Can you copy all of the data below line for line, without changing anything but leaving out the pictures?
===============
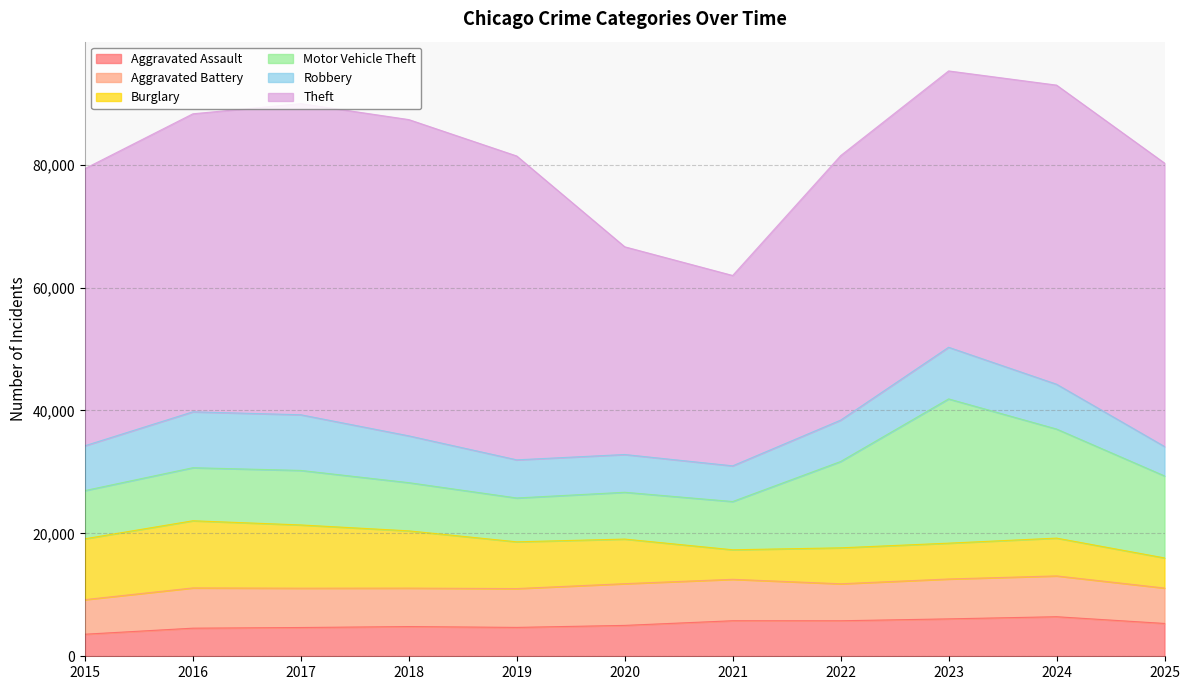

At which category does Motor Vehicle Theft reach its first local valley?

2019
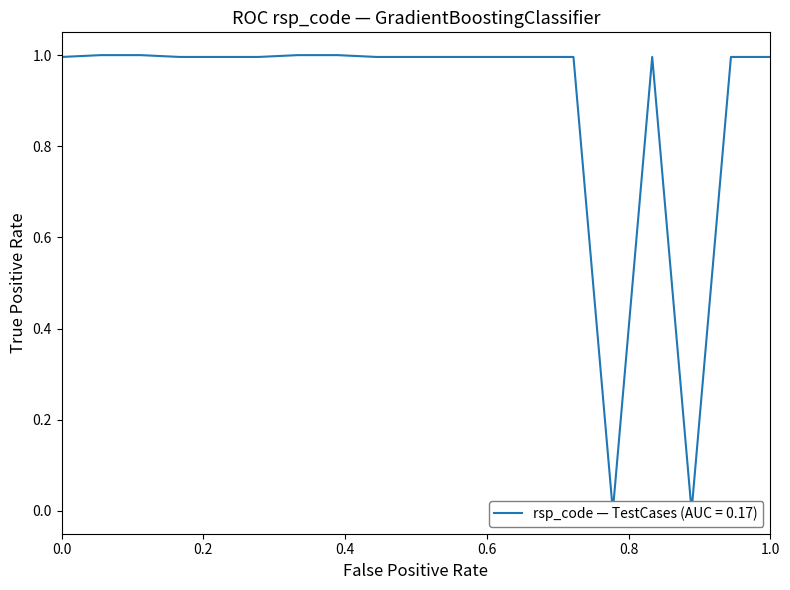

How many points are lower than both their immediate neighbors (excluding endpoints)?

2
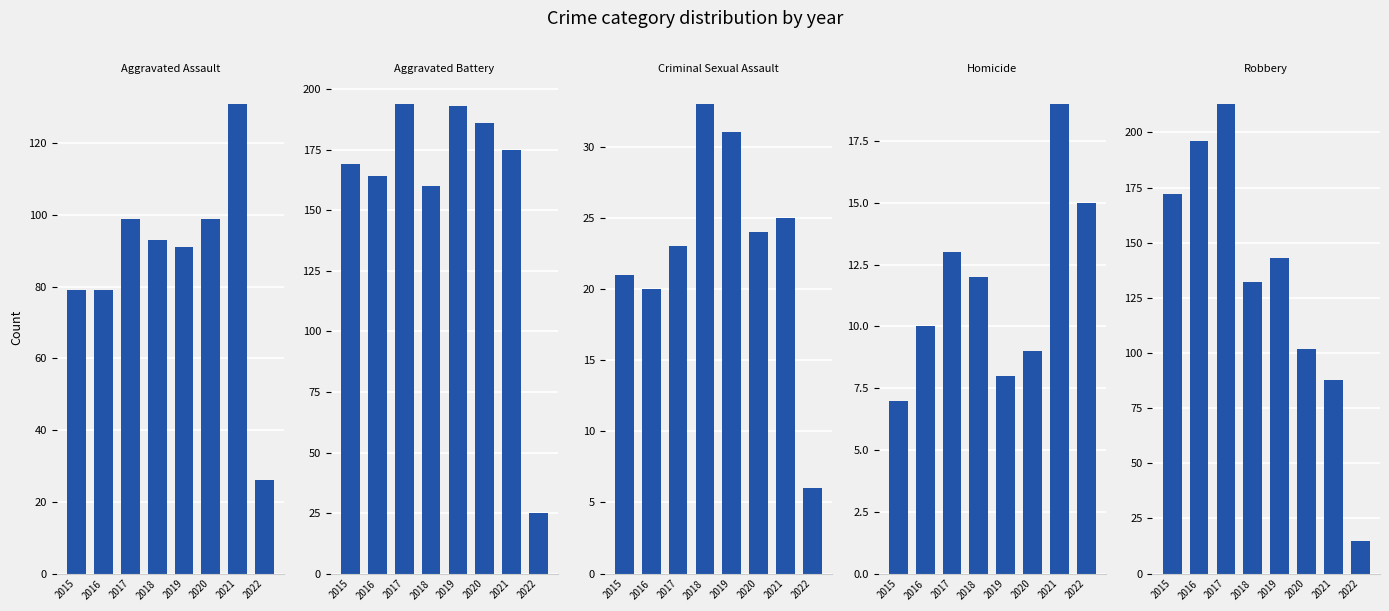

What is the minimum value shown in the chart?

6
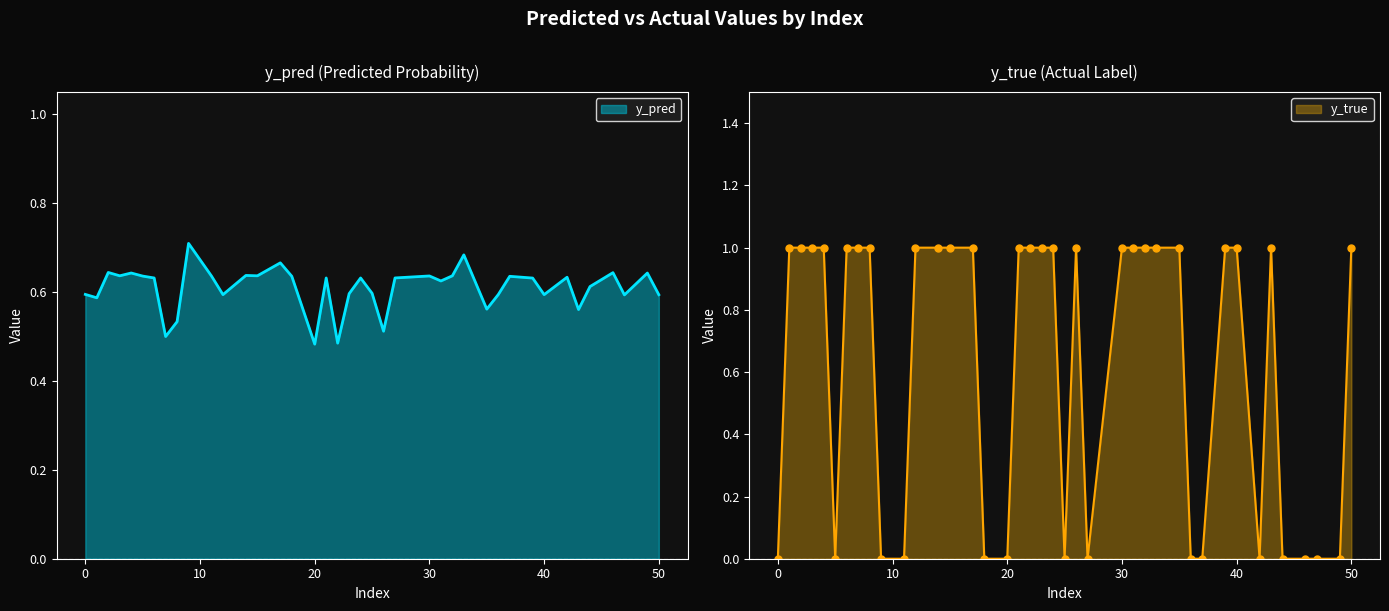

Rank the categories by y_pred value from lowest to highest.

20, 22, 7, 26, 8, 43, 35, 1, 47, 50, 40, 12, 36, 0, 23, 25, 44, 31, 39, 24, 21, 6, 27, 42, 37, 18, 5, 11, 30, 15, 3, 32, 14, 49, 4, 46, 2, 17, 33, 9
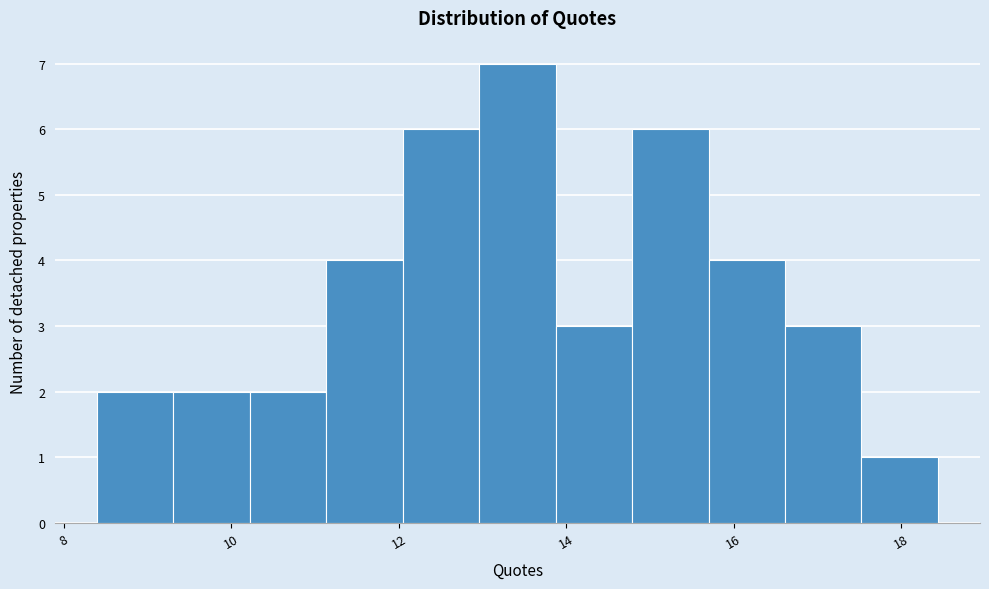

Which range on the x-axis has the tallest bar?

13.0 to 13.8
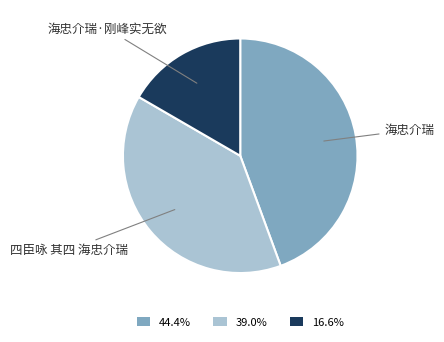

Combined, do 44.4% and 39.0% account for over 50%?

Yes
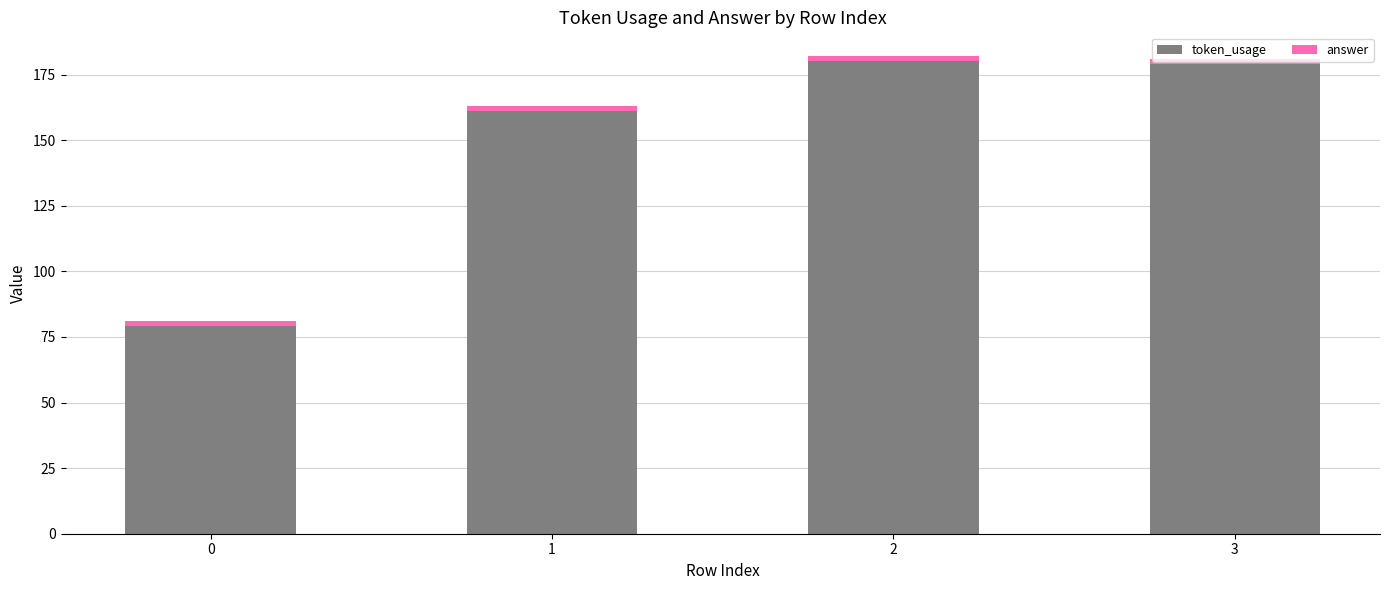

What is the maximum value for token_usage?

180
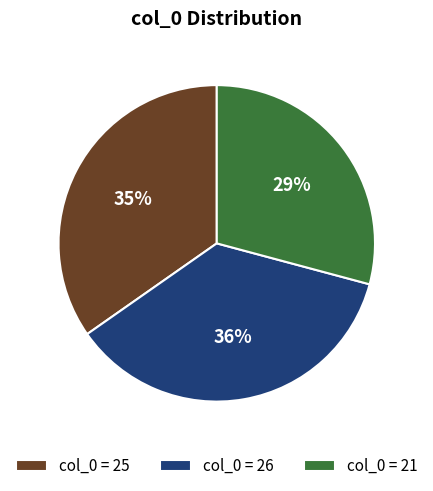

Rank the categories by value from highest to lowest.

col_0 = 26, col_0 = 25, col_0 = 21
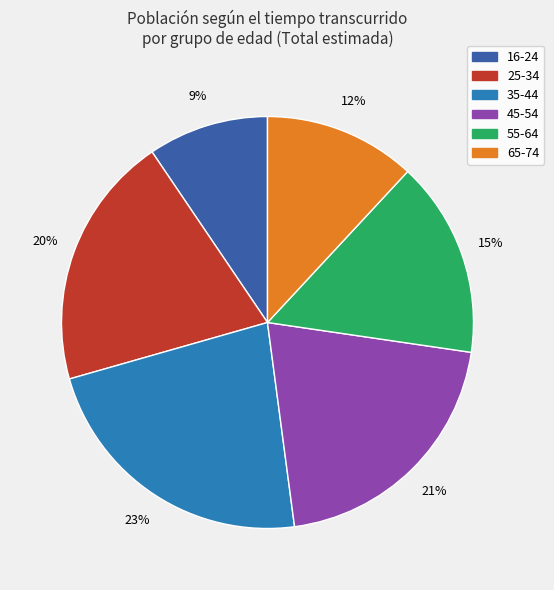

Is there a majority slice in this chart?

No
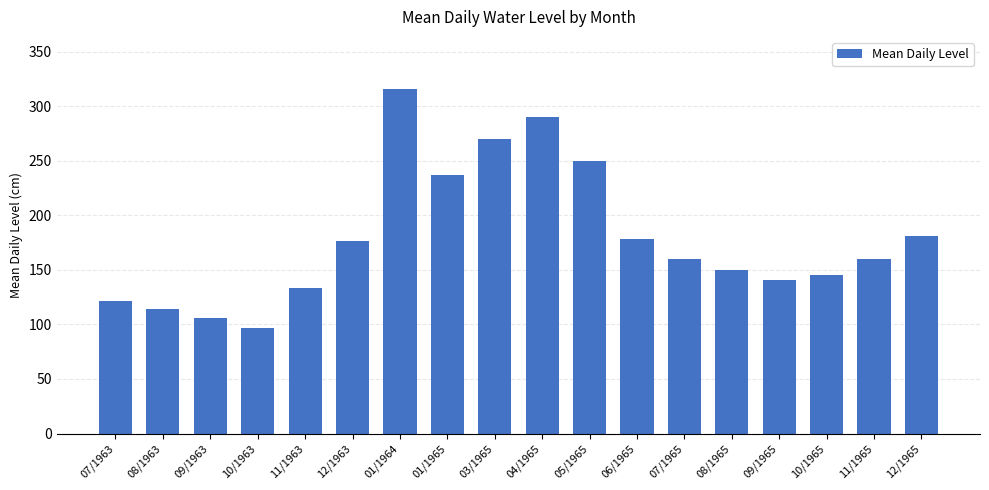

Where is the data nearest to the value 206?

12/1965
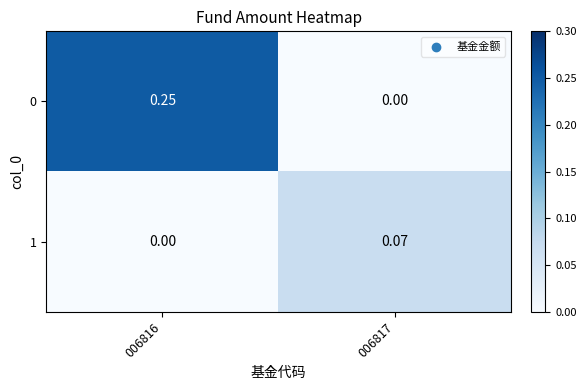

How many data points does each series have?

2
===============
YOUR RESPONSE →
At which category does Motor Vehicle Theft reach its first local valley?

2019

How many points are lower than both their immediate neighbors (excluding endpoints)?

2

What is the minimum value shown in the chart?

6

Rank the categories by y_pred value from lowest to highest.

20, 22, 7, 26, 8, 43, 35, 1, 47, 50, 40, 12, 36, 0, 23, 25, 44, 31, 39, 24, 21, 6, 27, 42, 37, 18, 5, 11, 30, 15, 3, 32, 14, 49, 4, 46, 2, 17, 33, 9

Which range on the x-axis has the tallest bar?

13.0 to 13.8

Combined, do 44.4% and 39.0% account for over 50%?

Yes

What is the maximum value for token_usage?

180

Rank the categories by value from highest to lowest.

col_0 = 26, col_0 = 25, col_0 = 21

Is there a majority slice in this chart?

No

Where is the data nearest to the value 206?

12/1965

How many data points does each series have?

2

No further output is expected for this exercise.